Philip Bump at WP reports on a new WP/ABC poll:
[M]ore than 7 in 10, say they would get a free vaccine, with 43 percent saying they would definitely do so. Among Republicans, though, only 58 percent say they would probably or definitely get the vaccine — with a quarter saying they definitely wouldn’t.Amy Goldstein and Scott Clement at WP:
To some extent, that reflects existing skepticism about the importance of vaccinations. Gallup polling published in January shows that Democrats are 13 points more likely than Republicans to say that they think it’s extremely or very important that parents vaccinate their children. In 2001, the gap was only 4 points, and more than 90 percent of both Democrats and Republicans indicated that vaccinating children was important.
In the years since, there has been a concerted campaign aimed at undermining the utility of vaccines, often stemming from the erroneous belief that there’s a link between vaccines and autism. The result has been a subtle decline in confidence in vaccines, one which has been larger among Republicans than Democrats.

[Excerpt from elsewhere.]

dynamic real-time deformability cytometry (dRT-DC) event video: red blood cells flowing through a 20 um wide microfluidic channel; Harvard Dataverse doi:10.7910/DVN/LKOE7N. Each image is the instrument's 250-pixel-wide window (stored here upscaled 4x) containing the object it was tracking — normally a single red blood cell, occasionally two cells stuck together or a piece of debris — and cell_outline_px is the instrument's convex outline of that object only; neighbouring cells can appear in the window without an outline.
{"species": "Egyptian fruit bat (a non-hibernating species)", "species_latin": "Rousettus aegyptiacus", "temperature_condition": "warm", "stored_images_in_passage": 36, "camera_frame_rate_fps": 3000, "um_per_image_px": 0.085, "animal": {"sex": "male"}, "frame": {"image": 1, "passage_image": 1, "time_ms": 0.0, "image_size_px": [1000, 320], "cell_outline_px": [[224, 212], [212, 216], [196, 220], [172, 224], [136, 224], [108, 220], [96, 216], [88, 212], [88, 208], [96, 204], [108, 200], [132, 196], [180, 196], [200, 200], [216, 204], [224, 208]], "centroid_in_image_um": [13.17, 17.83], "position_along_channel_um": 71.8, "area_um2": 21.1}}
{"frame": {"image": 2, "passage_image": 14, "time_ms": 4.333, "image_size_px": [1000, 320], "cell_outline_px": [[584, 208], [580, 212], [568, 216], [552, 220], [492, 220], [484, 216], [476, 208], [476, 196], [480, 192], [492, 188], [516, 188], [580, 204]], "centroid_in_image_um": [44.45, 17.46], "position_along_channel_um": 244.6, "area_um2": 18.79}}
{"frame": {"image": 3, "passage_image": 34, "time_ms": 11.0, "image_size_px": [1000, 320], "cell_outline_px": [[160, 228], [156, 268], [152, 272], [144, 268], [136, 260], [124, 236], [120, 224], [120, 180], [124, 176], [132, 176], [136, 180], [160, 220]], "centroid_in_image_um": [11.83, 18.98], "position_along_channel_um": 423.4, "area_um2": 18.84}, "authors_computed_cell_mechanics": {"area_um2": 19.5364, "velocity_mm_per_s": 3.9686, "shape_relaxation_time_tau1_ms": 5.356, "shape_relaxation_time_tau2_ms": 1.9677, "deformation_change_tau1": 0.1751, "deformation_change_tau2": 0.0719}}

The poll finds that 15 percent say they will definitely not get vaccinated against the virus, even if one is free and available to everyone. Among Republicans, 24 percent hold this view. Of all those who say they definitely or probably will not get vaccinated, half say that is because they do not trust vaccines in general and nearly one-fourth say one is not necessary in this instance.Dr. Suneel Kamath at US News:
No vaccine has ever caused autism. Multiple studies conducted by the CDC and the Institute of Medicine since 2003 have definitively proven this. Many wrongly correlated the recent rise in autism rates with more vaccines. They wrongly assumed that kids developing autism within days or weeks of getting vaccines meant the vaccines caused their autism. Greater awareness of the signs and symptoms by parents and doctors led to better recognition of autism and, therefore, more diagnoses. Vaccines were falsely-convicted, innocent bystanders.